Judge Hawk couldn't find words strong enough for a suitable apology for what the men had faced.
"To say I'm sorry is not enough," Hawk told the men. "I hope that you have full and happy lives." The full courtroom cheered after the judge shook their hands. This was Hawk's fourth exoneration hearing in her nine years on the bench, she said. All four cases were originally heard in the same 291st district courtroom in front of Judge Gerry Meier.
Former public defender Michelle Moore worked with Watkins' Conviction Integrity Unit from its 2007 creation until last year. When she left her position, Julie Doucet took over. Moore said Jackson's and Williams' cases were initially rejected, until the Conviction Integrity Unit revisited them sometime around 2007 during an intense review of hundreds of cases.

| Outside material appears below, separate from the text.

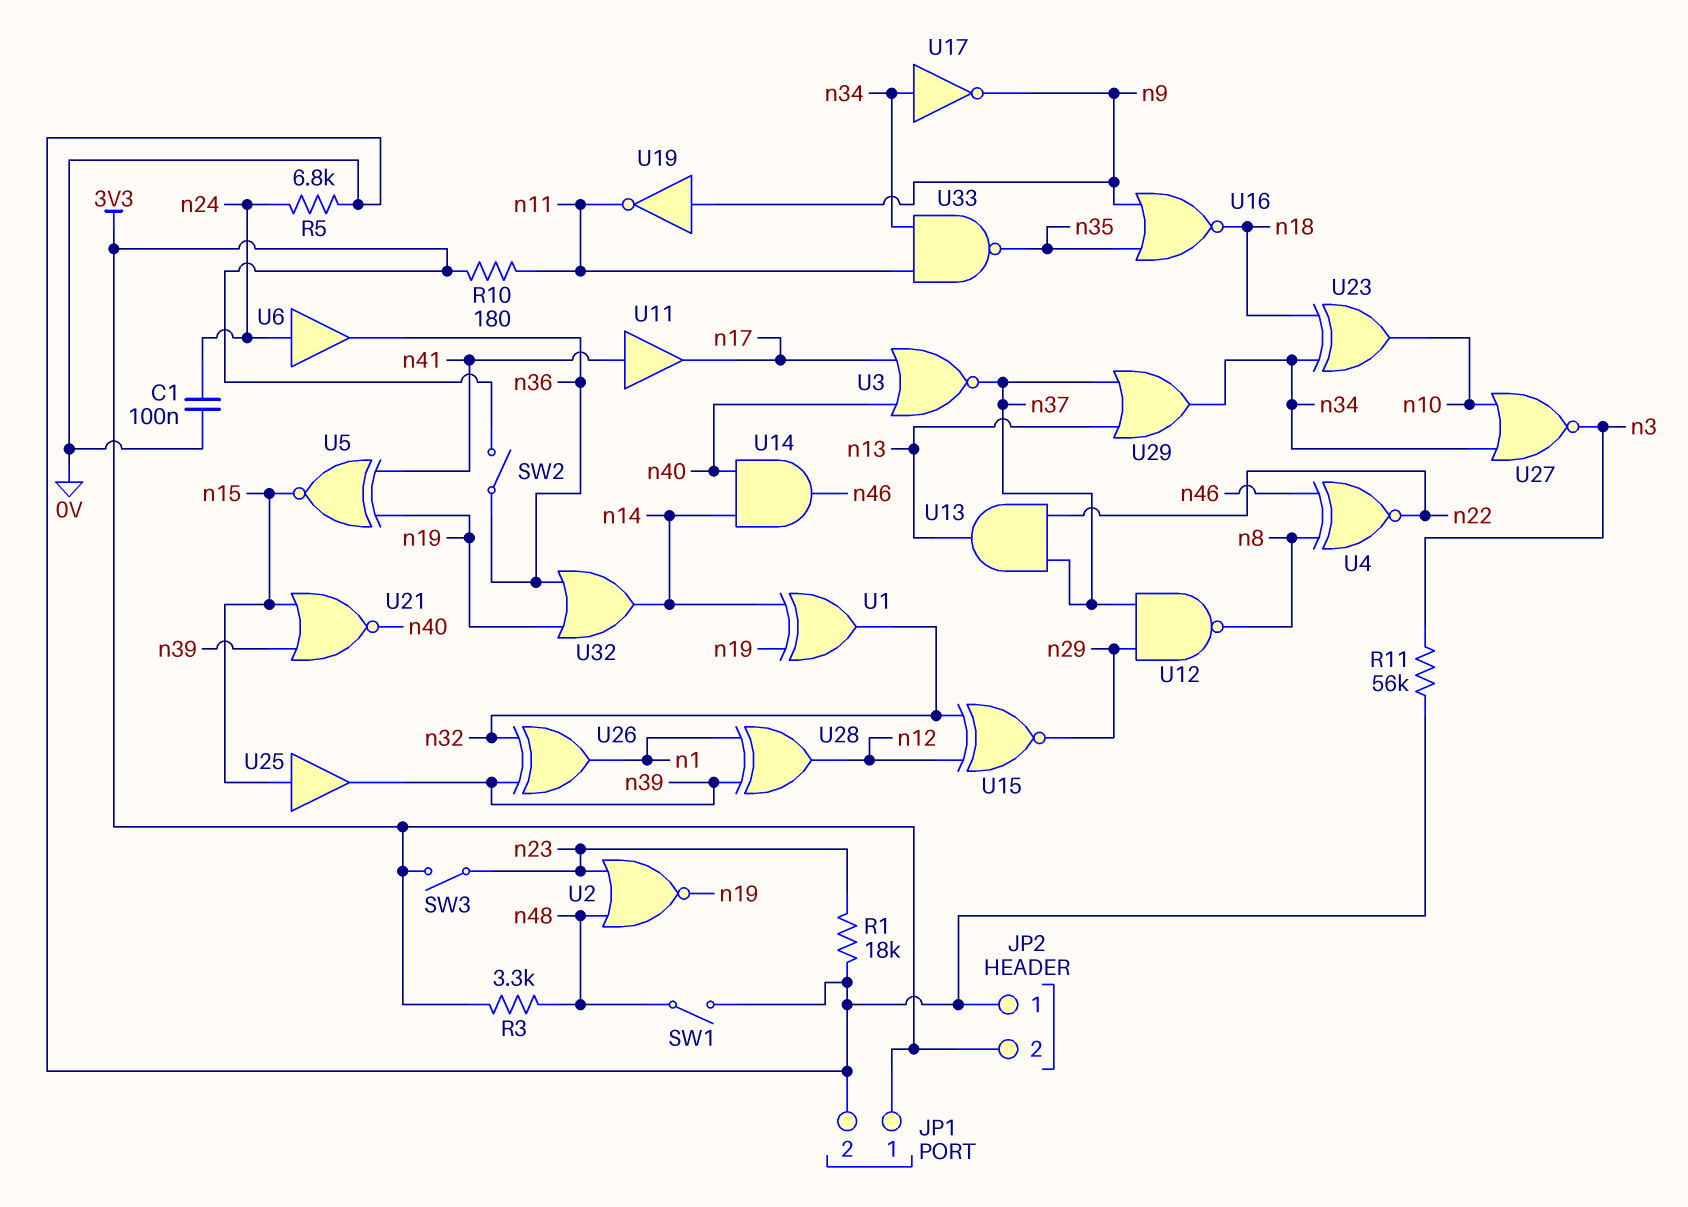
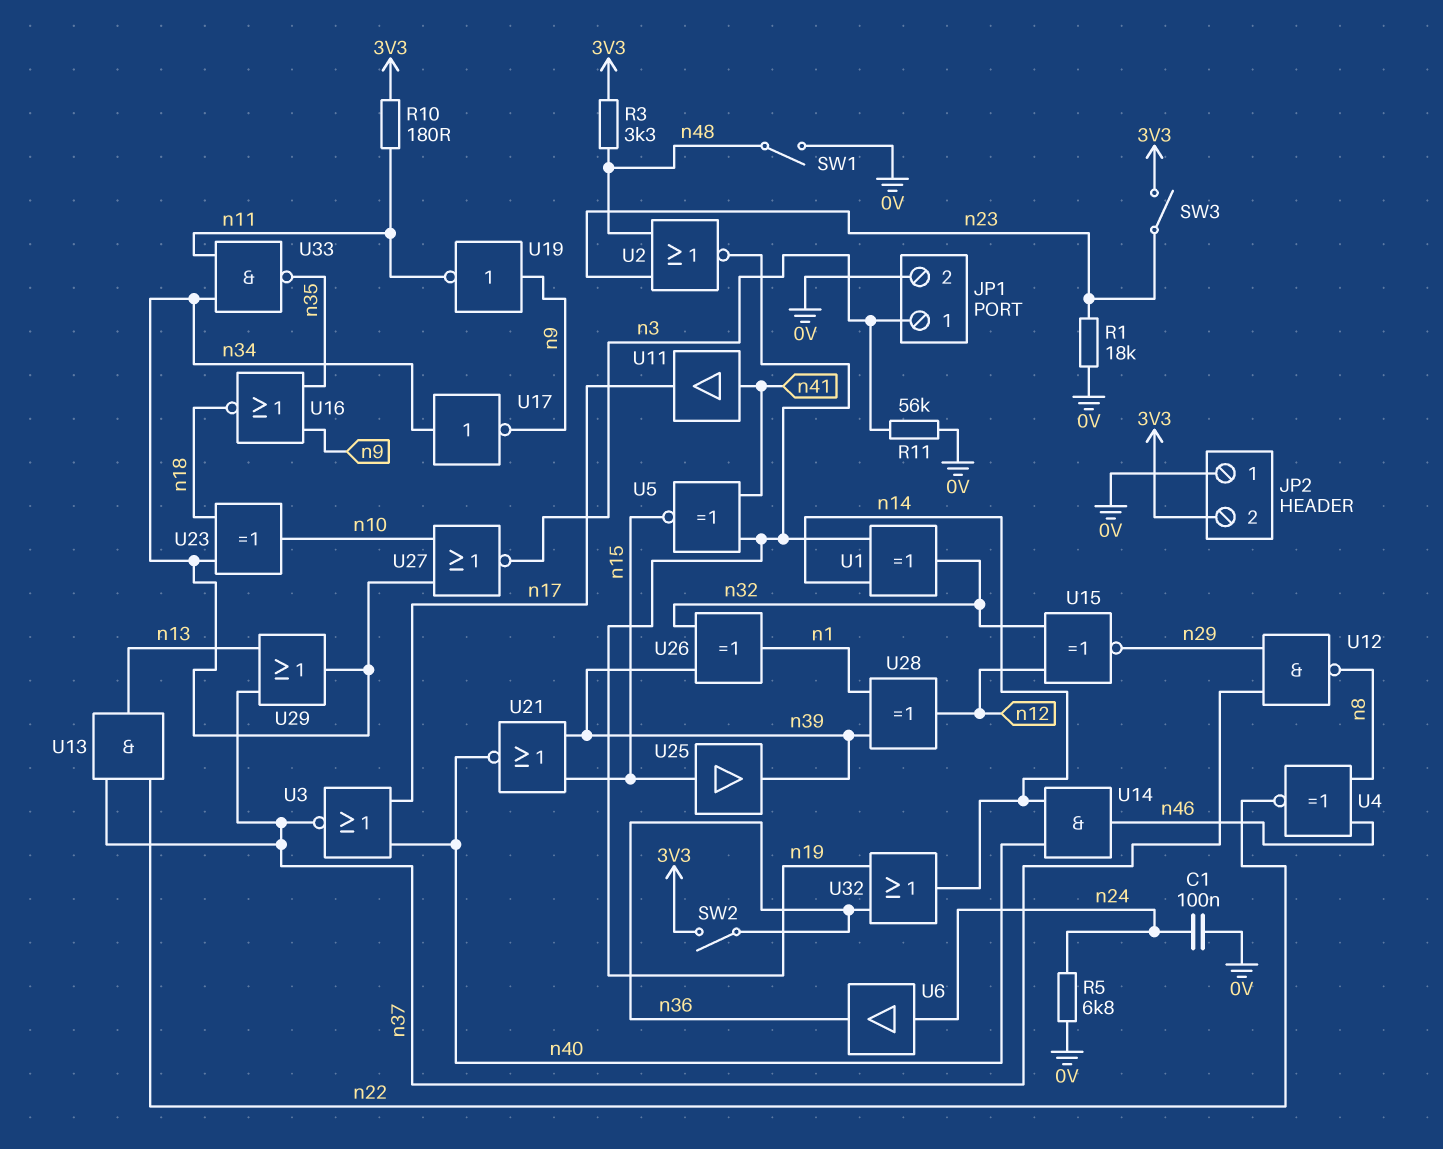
JP1 pin 1: 3V3 -> n3

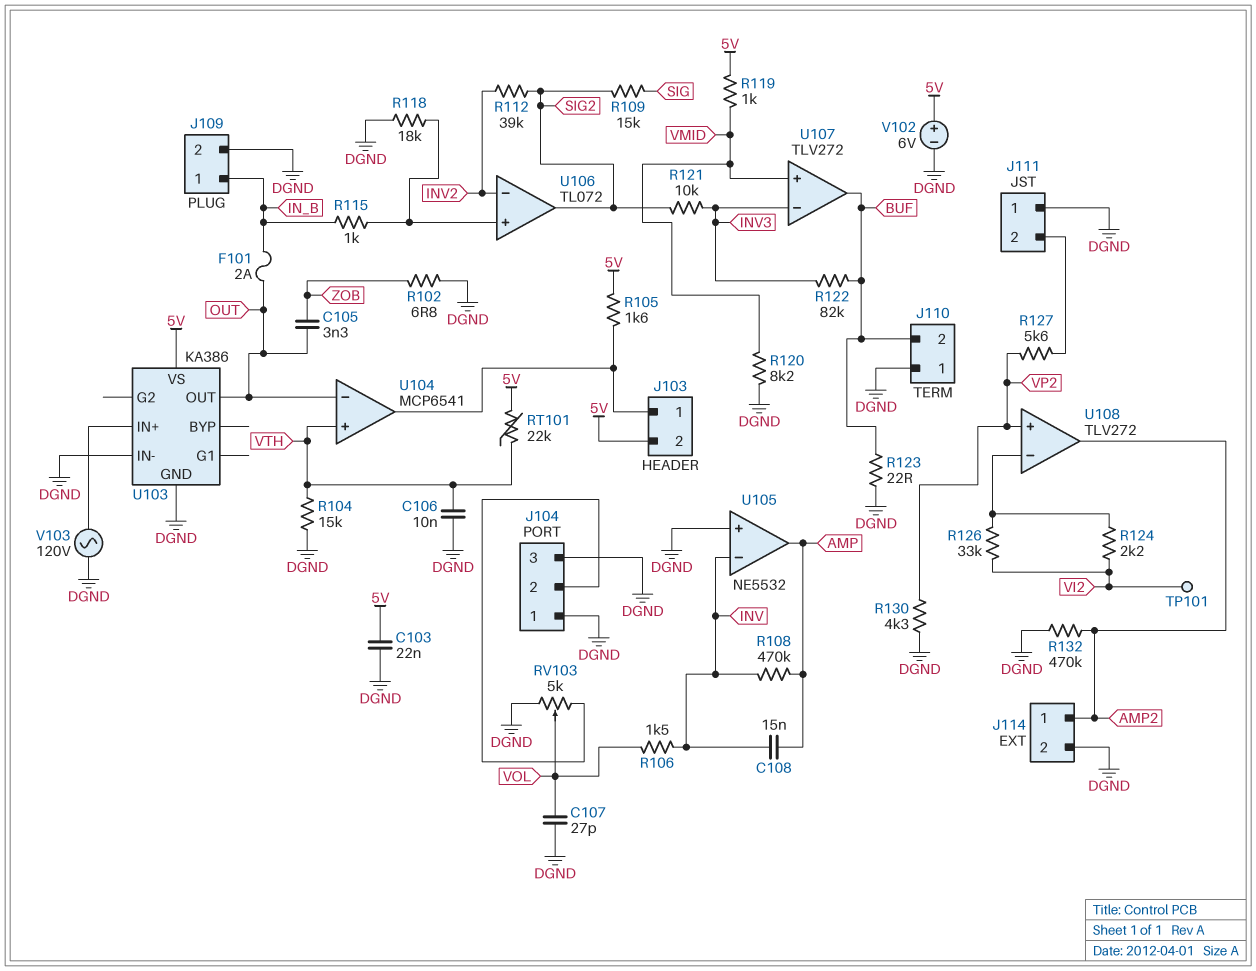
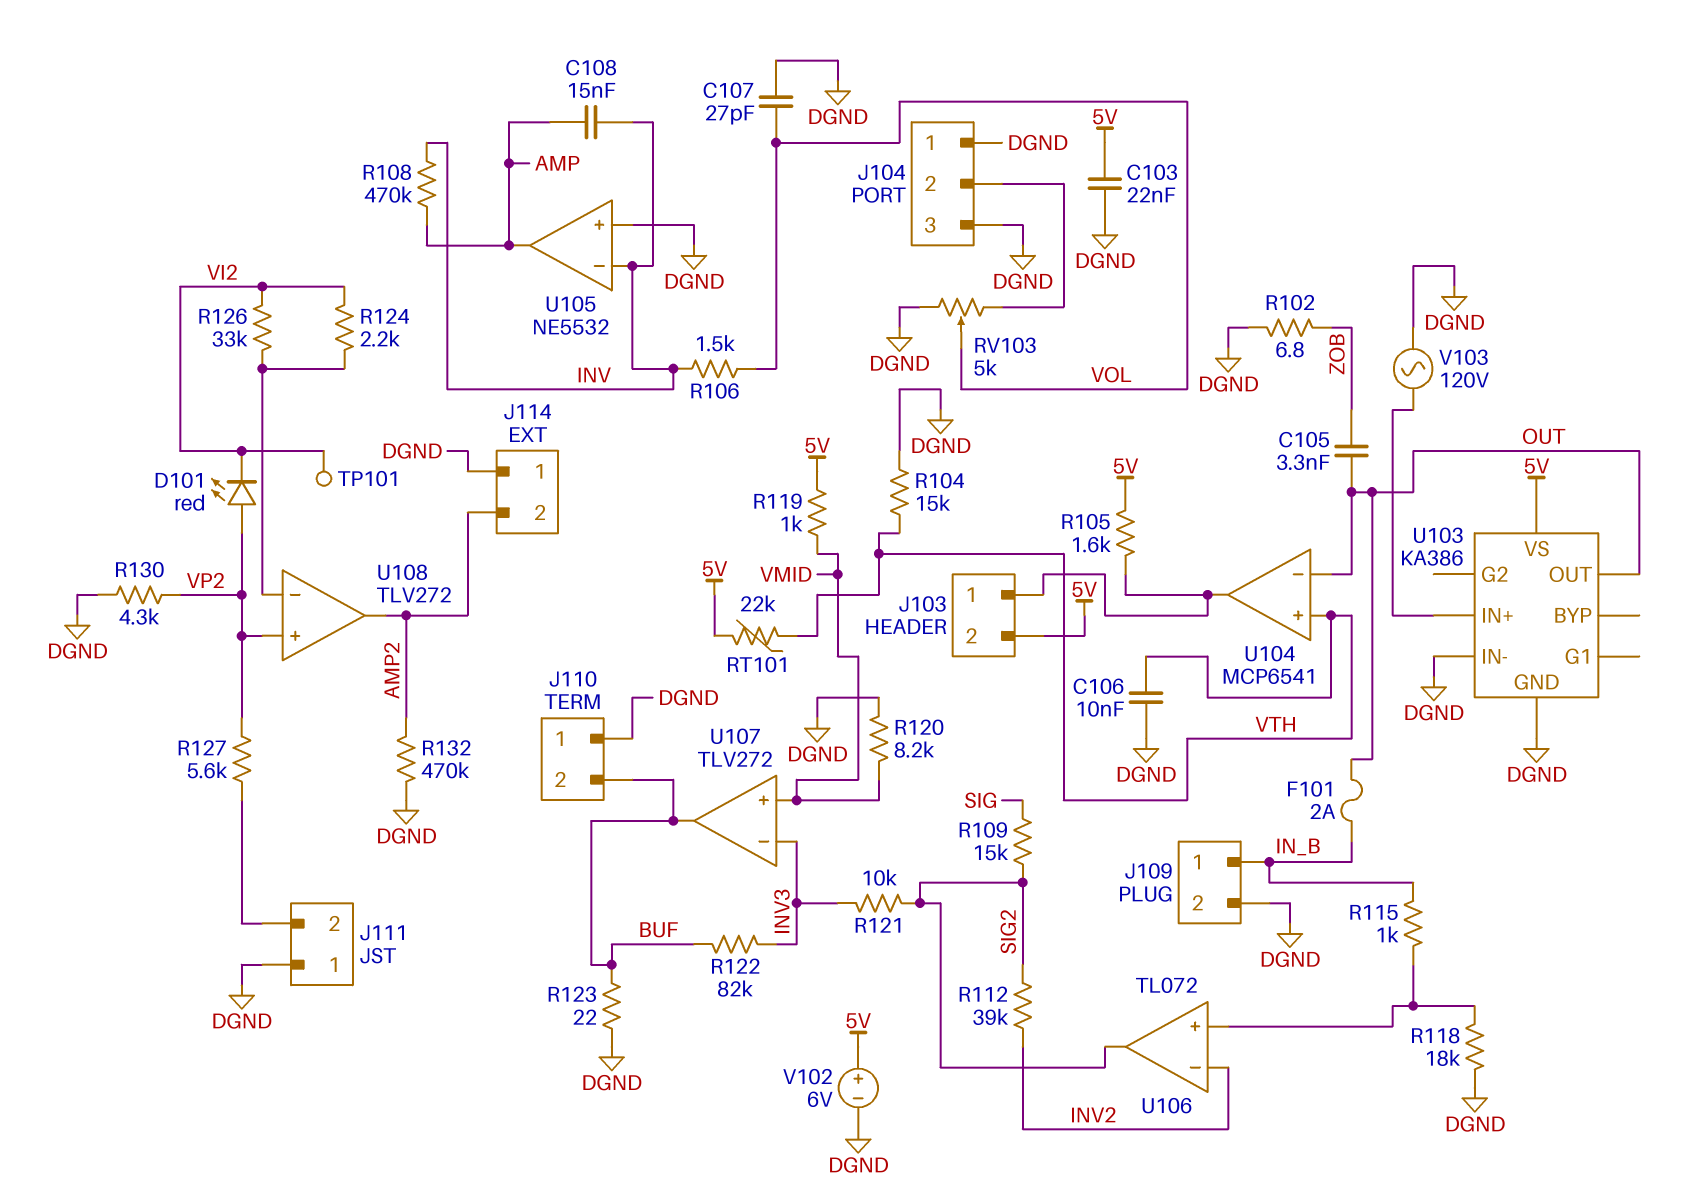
D101: none -> LED red (A VP2, K VI2)
J114 pin 1: AMP2 -> DGND
J114 pin 2: DGND -> AMP2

"There was a lot of arguing about this one," Moore says. "Finally, we found some evidence to test." The biological evidence not only determined the innocence of Jackson and Williams, but it also revealed two men believed to be the actual perpetrators, both in prison for other crimes. Marion Sayles and Frederick Anderson have since been indicted for attempted capital murder.
As has become tradition on exoneration mornings, District Attorney Watkins addressed the courtroom when the hearing was over. "We are doing something wrong with our criminal justice system and we need to fix it," Watkins said. He addressed the two men, adding, "I am sorry the criminal justice system was not working for you."
Jackson wasn't mad, only thankful. "I hold no grudge against the victim. I'm just thankful that they had DNA and they kept ours," he said.
But accountability in this case, as in many similar cases, is tough to nail down.
"I think the real thing was just getting you convicted, and they didn't care whether you was innocent or not," Jackson said. If a jury sees a distraught victim and she identifies the men in court as having done the crime, Williams said, it's pretty tough to convince a jury otherwise. He added that the jurors in their cases were all white.
"Back then the system was different," Jackson said. And while the system "back then" put him in prison, he's sure glad the system now cleared his name. Williams had a different explination: "See, this is a miracle."